While the new Ford GT and Acura NSX are obviously wicked cool, the biggest buzz (or perhaps hum) from this year’s Detroit Auto Show is the Chevy Bolt. Its unveiling marks the beginning of a showdown between David and Goliath as to who will define the next phase of automotive existence.
Opposing GM’s Bolt is Tesla’s Model 3. Now on the surface, it may seem that GM is ready to beat Tesla to a pulp in this fight. Not only is their car priced at $30,000 compared to Tesla’s $35,000, but GM has a lot more leverage in terms of economies of scale. GM can quickly mass produce the Chevy Bolt and it can share various parts with other GM vehicles to cut costs and widen profit margins. As an added bonus, GM has an exponentially larger bank account with which to fund such an endeavour.
Tesla’s Model 3, however, should not be considered a pushover. With the Roadster and Model S, the company has essentially written the book on how to properly design and manufacture an electric car. They represent the pinnacle of American innovation in the 21st century. Tesla easily represents the biggest leap in automotive design since Henry Ford began mass production.
Elon Musk’s promise of a $35,000 Model 3 also does not include the government tax credit for electric cars. That credit is included in GM’s claimed price of the Chevy Bolt, which means that without the $7,500 incentive, the Bolt will cost $2,500 more than the Model 3.
It’s also important to note that the build quality and amenities of Tesla’s super saloon Model S is on par and meant to compete with luxury cars like the Mercedes CLS, Audi A7, BMW 6 Series Gran Coupe, and Porsche Panamera. In comparison to it’s gasoline counterparts, the Tesla is slightly cheaper and considerably quicker while offering more storage and seating room in addition to greater safety. Not to mention that everything it competes with guzzles gas like there’s no tomorrow, while electricity is comparably cheap.

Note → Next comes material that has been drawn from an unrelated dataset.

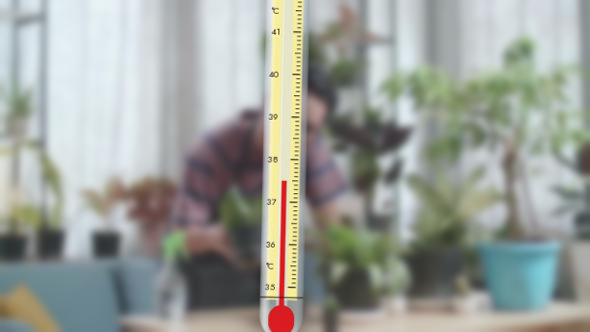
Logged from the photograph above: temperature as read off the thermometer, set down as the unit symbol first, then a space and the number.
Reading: °C 37.5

This is the same approach Tesla is taking with the Model 3. In this case Tesla is taking aim squarely at the BMW 3 Series, unarguably the car that sets the bar for the mass market sports sedan segment. This means that Tesla will build the Model 3 to the same level as the 3 Series. Tesla has proven it’s on par with these luxury car makers, but GM doesn’t even demonstrate this level of build quality or sales figures with their Cadillac brand. Gone are the days when a salesperson shows you a product and tells you it’s the Cadillac of its industry. So what makes anyone believe that the Chevy Bolt could possibly compete with the Model 3?

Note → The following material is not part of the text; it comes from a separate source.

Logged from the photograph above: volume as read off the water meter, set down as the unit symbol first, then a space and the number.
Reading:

Furthermore, Tesla is a company that’s trying to be known for its commitment to doing things right. In November of last year, Tesla pushed back the release date of its much anticipated Model X to the 3rd quarter of 2015 because they wanted to get the production model right from day one. Elon Musk noted:
“This also is a legitimate criticism of Tesla – we prefer to forgo revenue, rather than bring a product to market that does not delight customers. Doing so negatively affects the short term, but positively affects the long term. There are many other companies that do not follow this philosophy that may be a more attractive home for investor capital. Tesla is not going to change.” – Elon Musk
By bold comparison, GM regularly puts out faulty or low quality products. They emphasize getting cars to market and lowering their production costs over time. This tactic leads to constant recalls, legal battles, government fines, deaths, and PR nightmares that the company can’t seem to shake.
In fairness, I have to applaud GM in being the first large company to make a good, practical electric car with a reasonable range per battery charge and an affordable price tag.
But at the end of the day, it’s obvious that Tesla will make the better car and orders will be sold out quickly. The real opportunity for GM is to sell the Bolt to people who can’t get their hands on the Model 3. Their production bottle neck will likely be LG Chem’s ability to meet GM’s battery demand while Tesla races to start production at its own Gigafactory battery plant. Regardless of which car is more successful, they are the first mass market electric cars that will be affordable while offering a reasonable range on a single charge. They mark the beginning of the age of the electric car.
*Note: The author of this blog is a shareholder of Tesla Motors Inc.